> [Your assignment] Once the line holding "focal_35mm: 43" is found in the entries below, transcribe exactly every line up to and including the one holding "exposure_s: 1/50", but leave out the pictures.

> [Dataset records]

Segment Open

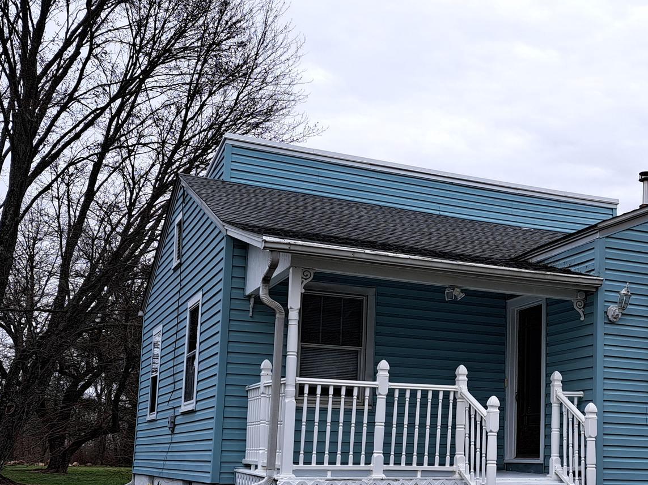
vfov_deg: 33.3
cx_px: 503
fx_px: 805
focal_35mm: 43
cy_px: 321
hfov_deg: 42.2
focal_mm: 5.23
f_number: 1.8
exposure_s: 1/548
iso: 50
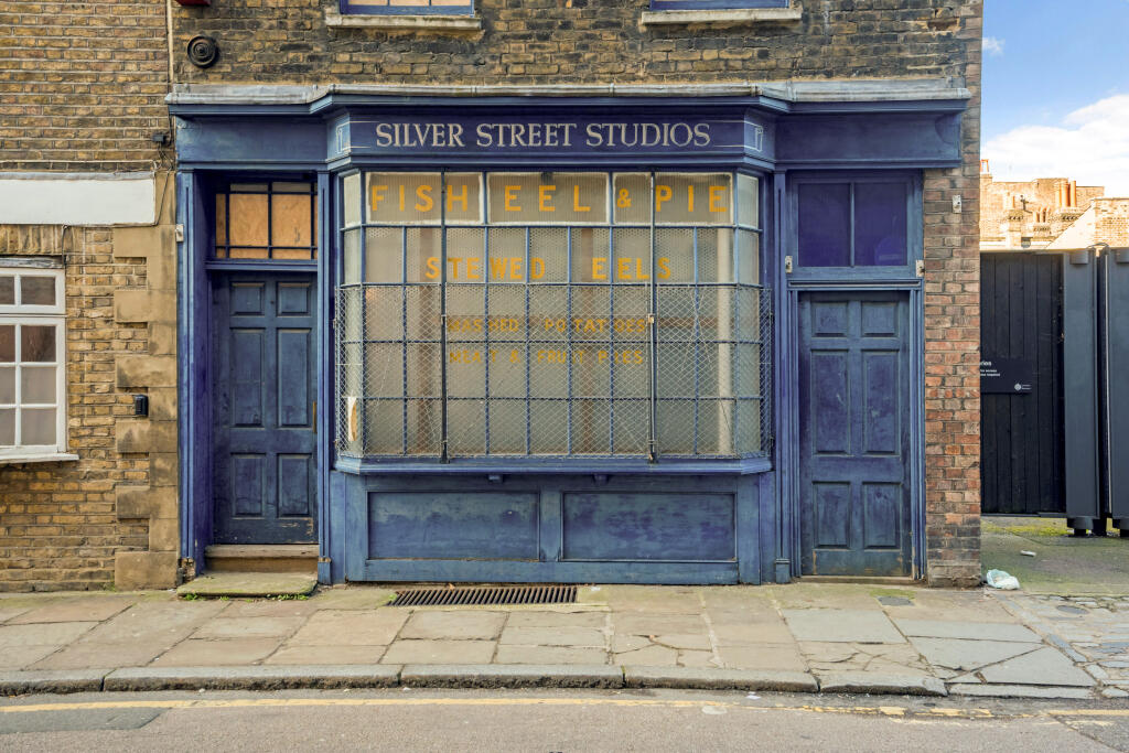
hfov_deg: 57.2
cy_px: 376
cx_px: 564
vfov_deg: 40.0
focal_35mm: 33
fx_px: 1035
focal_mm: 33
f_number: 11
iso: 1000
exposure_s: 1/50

Segment Closed
Segment Open

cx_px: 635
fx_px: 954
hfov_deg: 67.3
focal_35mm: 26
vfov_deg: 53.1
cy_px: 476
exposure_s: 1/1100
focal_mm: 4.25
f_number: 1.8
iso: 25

Segment Closed

> [Task result]
focal_35mm: 43
cy_px: 321
hfov_deg: 42.2
focal_mm: 5.23
f_number: 1.8
exposure_s: 1/548
iso: 50
hfov_deg: 57.2
cy_px: 376
cx_px: 564
vfov_deg: 40.0
focal_35mm: 33
fx_px: 1035
focal_mm: 33
f_number: 11
iso: 1000
exposure_s: 1/50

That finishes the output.